In any case, this sort of hysterical emphasis on gender issues while ignoring the great threat to our truly American values, which are symbolized the world over by the Statue of Liberty ("Give me your tired, your poor, your huddled masses yearning to breathe free...send these, the homeless, tempest-tossed to me"). These extreme views are a deeply disturbing picture of Christianity to set before our body politic. Franklin Graham's organization, Samaritan's Purse, has by all accounts done some wonderful humanitarian work among refugees and victims of war and disaster; how tragic if this ugly side of its founder comes to dominate the public image of his ministry. The need for America to be open-hearted and engaged in the opening of its "golden door" has never been greater. It is unwise to be foolishly idealistic about immigration--we need better screening--but a terrorist is very likely being made every few hours in the misery of the refugee camps where thousands of young men are easy picking for the Islamic State.

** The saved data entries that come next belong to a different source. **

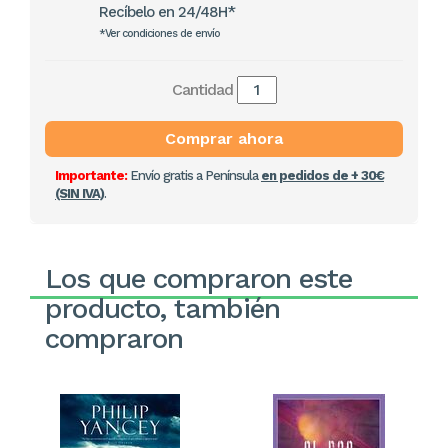
Recíbelo en 24/48H*
*Ver condiciones de envío
Cantidad
Comprar ahora
Importante:
Envío gratis a Península
en pedidos de + 30€
(SIN IVA)
.
Los que compraron este
producto, también
compraron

The closing of doors to the thousands upon thousands of refugees and migrants now languishing in terrible conditions in Greece and other places is a reproach to Christian consciences everywhere.  Does Liberty still lift her lamp of shelter and welcome? or will we give in to fear and a sense of impotence? Will Canada become the new image of the New World because we have become so xenophobic? May our God, so often invoked so carelessly, give us grace, guidance, and courage to be true to our unique image in the world.

Thursday, March 17, 2016

Preachers, who's the subject of the sentence?

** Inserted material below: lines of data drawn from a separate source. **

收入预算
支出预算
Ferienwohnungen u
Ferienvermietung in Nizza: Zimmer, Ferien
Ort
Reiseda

When I have taught homiletics (preaching), I have always put a lot of emphasis on subjects and verbs. It's remarkable how infrequently many of today's preachers make God the subject of active verbs. Usually it's the human being who is given the verbs. "We can find God if we put ourselves in the right place." "Mary was ready for God's announcement." "There are transfigurations in life for all of us if we look for them." (These are actual quotations.)

On the op-ed page of the New York Times, a woman who teaches writing at Dartmouth explains:

I teach freshman writing at Dartmouth College. My colleagues and I consistently try to convey to our students the importance of clear writing. Among the guiding principles of clear writing are these: Whenever possible, use human subjects, not abstract nouns; use active verbs, not passive. We don’t want our students to write, “Torture was used,” because that sentence obscures who was torturing whom. (October 22, 2015)

This is a crucially important lesson for preachers as well as writers. Active verbs have power. Passive verbs can be used as avoidance--as in the now-ubiquitous "Mistakes were made."

The biblical story has God as its unfailing subject. God is not for us to find; God has found us, and keeps on finding us, and will chase us down even in Sheol (Psalm 139:8). I am pretty sure that the failure of so many preachers to tell this story is a consequence of the weakened theology and biblical interpretation that has pervaded so many of the mainline seminaries for so long. We simply do not know the full dimensions of "the strange new world of the Bible" which tells us of a God who does not and will not fit into the usual human religious grammar.

If preachers can learn this, it will transform preaching.